■ Written task ■
The records below need to be restated word for word.

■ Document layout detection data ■
▬▬▬▬▬▬

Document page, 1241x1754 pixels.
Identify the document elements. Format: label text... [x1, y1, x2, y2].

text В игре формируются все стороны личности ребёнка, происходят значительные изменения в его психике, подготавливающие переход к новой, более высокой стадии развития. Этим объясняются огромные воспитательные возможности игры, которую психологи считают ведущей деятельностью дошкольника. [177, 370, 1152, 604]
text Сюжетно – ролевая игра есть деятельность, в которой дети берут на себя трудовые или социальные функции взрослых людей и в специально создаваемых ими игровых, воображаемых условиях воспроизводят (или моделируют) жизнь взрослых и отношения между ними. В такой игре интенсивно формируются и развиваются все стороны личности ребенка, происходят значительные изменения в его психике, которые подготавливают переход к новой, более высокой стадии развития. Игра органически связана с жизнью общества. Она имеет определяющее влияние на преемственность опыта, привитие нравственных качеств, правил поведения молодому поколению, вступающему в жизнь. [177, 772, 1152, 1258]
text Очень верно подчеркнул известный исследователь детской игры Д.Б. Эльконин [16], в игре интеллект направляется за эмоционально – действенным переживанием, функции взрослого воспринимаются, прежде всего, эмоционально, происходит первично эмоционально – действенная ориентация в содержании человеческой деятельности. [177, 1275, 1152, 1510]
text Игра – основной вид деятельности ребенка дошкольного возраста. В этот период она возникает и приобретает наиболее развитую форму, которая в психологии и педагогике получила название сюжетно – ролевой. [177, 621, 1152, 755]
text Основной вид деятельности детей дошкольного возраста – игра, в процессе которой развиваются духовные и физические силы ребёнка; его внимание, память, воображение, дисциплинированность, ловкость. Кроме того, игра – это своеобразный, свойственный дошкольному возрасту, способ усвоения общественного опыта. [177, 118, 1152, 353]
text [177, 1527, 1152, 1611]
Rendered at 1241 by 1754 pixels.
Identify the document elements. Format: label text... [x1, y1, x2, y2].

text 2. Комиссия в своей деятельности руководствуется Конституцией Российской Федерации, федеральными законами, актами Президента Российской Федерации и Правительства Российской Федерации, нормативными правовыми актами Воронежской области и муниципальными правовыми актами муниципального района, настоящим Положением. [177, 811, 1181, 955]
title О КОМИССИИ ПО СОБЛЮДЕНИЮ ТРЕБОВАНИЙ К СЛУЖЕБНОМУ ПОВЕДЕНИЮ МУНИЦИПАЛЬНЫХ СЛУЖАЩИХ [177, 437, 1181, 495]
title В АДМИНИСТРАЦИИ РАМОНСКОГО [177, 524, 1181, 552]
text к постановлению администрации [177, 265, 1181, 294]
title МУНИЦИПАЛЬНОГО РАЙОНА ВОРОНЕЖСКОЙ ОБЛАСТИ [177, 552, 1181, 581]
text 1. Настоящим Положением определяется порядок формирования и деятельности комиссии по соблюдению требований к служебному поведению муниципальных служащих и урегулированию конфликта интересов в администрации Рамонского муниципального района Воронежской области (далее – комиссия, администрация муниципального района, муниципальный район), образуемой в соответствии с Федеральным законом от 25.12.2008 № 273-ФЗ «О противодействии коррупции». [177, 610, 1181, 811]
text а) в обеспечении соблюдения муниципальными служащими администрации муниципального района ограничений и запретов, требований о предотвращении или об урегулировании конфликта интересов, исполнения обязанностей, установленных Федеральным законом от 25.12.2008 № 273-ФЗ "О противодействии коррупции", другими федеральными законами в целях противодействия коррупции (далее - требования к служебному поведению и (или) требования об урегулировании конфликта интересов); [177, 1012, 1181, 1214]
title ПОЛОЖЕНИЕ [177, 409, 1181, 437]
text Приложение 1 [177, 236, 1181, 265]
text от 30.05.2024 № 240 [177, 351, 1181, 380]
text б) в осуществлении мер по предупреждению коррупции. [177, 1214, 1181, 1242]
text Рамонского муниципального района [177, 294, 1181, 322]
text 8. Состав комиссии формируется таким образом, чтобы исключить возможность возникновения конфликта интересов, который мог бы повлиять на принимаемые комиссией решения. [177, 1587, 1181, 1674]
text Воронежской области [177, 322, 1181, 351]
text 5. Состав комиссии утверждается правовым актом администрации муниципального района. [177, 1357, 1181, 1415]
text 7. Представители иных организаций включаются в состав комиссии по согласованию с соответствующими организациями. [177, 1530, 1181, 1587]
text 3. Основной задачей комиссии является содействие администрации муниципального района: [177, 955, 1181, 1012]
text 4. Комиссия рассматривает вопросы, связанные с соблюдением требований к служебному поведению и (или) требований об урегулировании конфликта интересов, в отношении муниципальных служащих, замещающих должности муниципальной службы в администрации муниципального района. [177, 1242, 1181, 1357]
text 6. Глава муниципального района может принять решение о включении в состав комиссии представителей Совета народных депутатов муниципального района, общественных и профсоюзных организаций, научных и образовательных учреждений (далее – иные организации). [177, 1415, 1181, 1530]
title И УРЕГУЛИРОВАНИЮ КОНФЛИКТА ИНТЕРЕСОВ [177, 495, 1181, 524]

▬▬▬▬▬▬

■ Task response ■
Document page, 1241x1754 pixels.
Identify the document elements. Format: label text... [x1, y1, x2, y2].

text В игре формируются все стороны личности ребёнка, происходят значительные изменения в его психике, подготавливающие переход к новой, более высокой стадии развития. Этим объясняются огромные воспитательные возможности игры, которую психологи считают ведущей деятельностью дошкольника. [177, 370, 1152, 604]
text Сюжетно – ролевая игра есть деятельность, в которой дети берут на себя трудовые или социальные функции взрослых людей и в специально создаваемых ими игровых, воображаемых условиях воспроизводят (или моделируют) жизнь взрослых и отношения между ними. В такой игре интенсивно формируются и развиваются все стороны личности ребенка, происходят значительные изменения в его психике, которые подготавливают переход к новой, более высокой стадии развития. Игра органически связана с жизнью общества. Она имеет определяющее влияние на преемственность опыта, привитие нравственных качеств, правил поведения молодому поколению, вступающему в жизнь. [177, 772, 1152, 1258]
text Очень верно подчеркнул известный исследователь детской игры Д.Б. Эльконин [16], в игре интеллект направляется за эмоционально – действенным переживанием, функции взрослого воспринимаются, прежде всего, эмоционально, происходит первично эмоционально – действенная ориентация в содержании человеческой деятельности. [177, 1275, 1152, 1510]
text Игра – основной вид деятельности ребенка дошкольного возраста. В этот период она возникает и приобретает наиболее развитую форму, которая в психологии и педагогике получила название сюжетно – ролевой. [177, 621, 1152, 755]
text Основной вид деятельности детей дошкольного возраста – игра, в процессе которой развиваются духовные и физические силы ребёнка; его внимание, память, воображение, дисциплинированность, ловкость. Кроме того, игра – это своеобразный, свойственный дошкольному возрасту, способ усвоения общественного опыта. [177, 118, 1152, 353]
text [177, 1527, 1152, 1611]
Rendered at 1241 by 1754 pixels.
Identify the document elements. Format: label text... [x1, y1, x2, y2].

text 2. Комиссия в своей деятельности руководствуется Конституцией Российской Федерации, федеральными законами, актами Президента Российской Федерации и Правительства Российской Федерации, нормативными правовыми актами Воронежской области и муниципальными правовыми актами муниципального района, настоящим Положением. [177, 811, 1181, 955]
title О КОМИССИИ ПО СОБЛЮДЕНИЮ ТРЕБОВАНИЙ К СЛУЖЕБНОМУ ПОВЕДЕНИЮ МУНИЦИПАЛЬНЫХ СЛУЖАЩИХ [177, 437, 1181, 495]
title В АДМИНИСТРАЦИИ РАМОНСКОГО [177, 524, 1181, 552]
text к постановлению администрации [177, 265, 1181, 294]
title МУНИЦИПАЛЬНОГО РАЙОНА ВОРОНЕЖСКОЙ ОБЛАСТИ [177, 552, 1181, 581]
text 1. Настоящим Положением определяется порядок формирования и деятельности комиссии по соблюдению требований к служебному поведению муниципальных служащих и урегулированию конфликта интересов в администрации Рамонского муниципального района Воронежской области (далее – комиссия, администрация муниципального района, муниципальный район), образуемой в соответствии с Федеральным законом от 25.12.2008 № 273-ФЗ «О противодействии коррупции». [177, 610, 1181, 811]
text а) в обеспечении соблюдения муниципальными служащими администрации муниципального района ограничений и запретов, требований о предотвращении или об урегулировании конфликта интересов, исполнения обязанностей, установленных Федеральным законом от 25.12.2008 № 273-ФЗ "О противодействии коррупции", другими федеральными законами в целях противодействия коррупции (далее - требования к служебному поведению и (или) требования об урегулировании конфликта интересов); [177, 1012, 1181, 1214]
title ПОЛОЖЕНИЕ [177, 409, 1181, 437]
text Приложение 1 [177, 236, 1181, 265]
text от 30.05.2024 № 240 [177, 351, 1181, 380]
text б) в осуществлении мер по предупреждению коррупции. [177, 1214, 1181, 1242]
text Рамонского муниципального района [177, 294, 1181, 322]
text 8. Состав комиссии формируется таким образом, чтобы исключить возможность возникновения конфликта интересов, который мог бы повлиять на принимаемые комиссией решения. [177, 1587, 1181, 1674]
text Воронежской области [177, 322, 1181, 351]
text 5. Состав комиссии утверждается правовым актом администрации муниципального района. [177, 1357, 1181, 1415]
text 7. Представители иных организаций включаются в состав комиссии по согласованию с соответствующими организациями. [177, 1530, 1181, 1587]
text 3. Основной задачей комиссии является содействие администрации муниципального района: [177, 955, 1181, 1012]
text 4. Комиссия рассматривает вопросы, связанные с соблюдением требований к служебному поведению и (или) требований об урегулировании конфликта интересов, в отношении муниципальных служащих, замещающих должности муниципальной службы в администрации муниципального района. [177, 1242, 1181, 1357]
text 6. Глава муниципального района может принять решение о включении в состав комиссии представителей Совета народных депутатов муниципального района, общественных и профсоюзных организаций, научных и образовательных учреждений (далее – иные организации). [177, 1415, 1181, 1530]
title И УРЕГУЛИРОВАНИЮ КОНФЛИКТА ИНТЕРЕСОВ [177, 495, 1181, 524]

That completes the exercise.